→ Data under study:
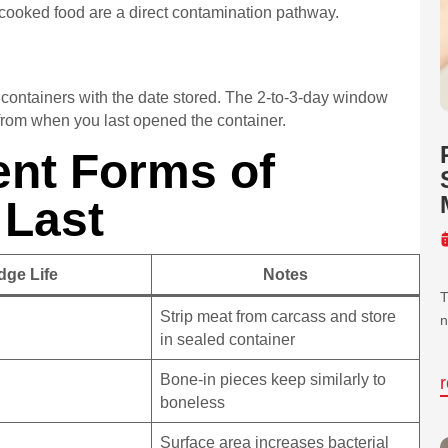
 cooked food are a direct contamination pathway.
l containers with the date stored. The 2-to-3-day window
 from when you last opened the container.
ent Forms of
 Last
dge Life
Notes
T
Strip meat from carcass and store
n
in sealed container
Bone-in pieces keep similarly to
boneless
Surface area increases bacterial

→ Exercise:
Above are the records; print them all exactly and keep the pictures out.

→ Exercise output:
 cooked food are a direct contamination pathway.
l containers with the date stored. The 2-to-3-day window
 from when you last opened the container.
ent Forms of
 Last
dge Life
Notes
T
Strip meat from carcass and store
n
in sealed container
Bone-in pieces keep similarly to
boneless
Surface area increases bacterial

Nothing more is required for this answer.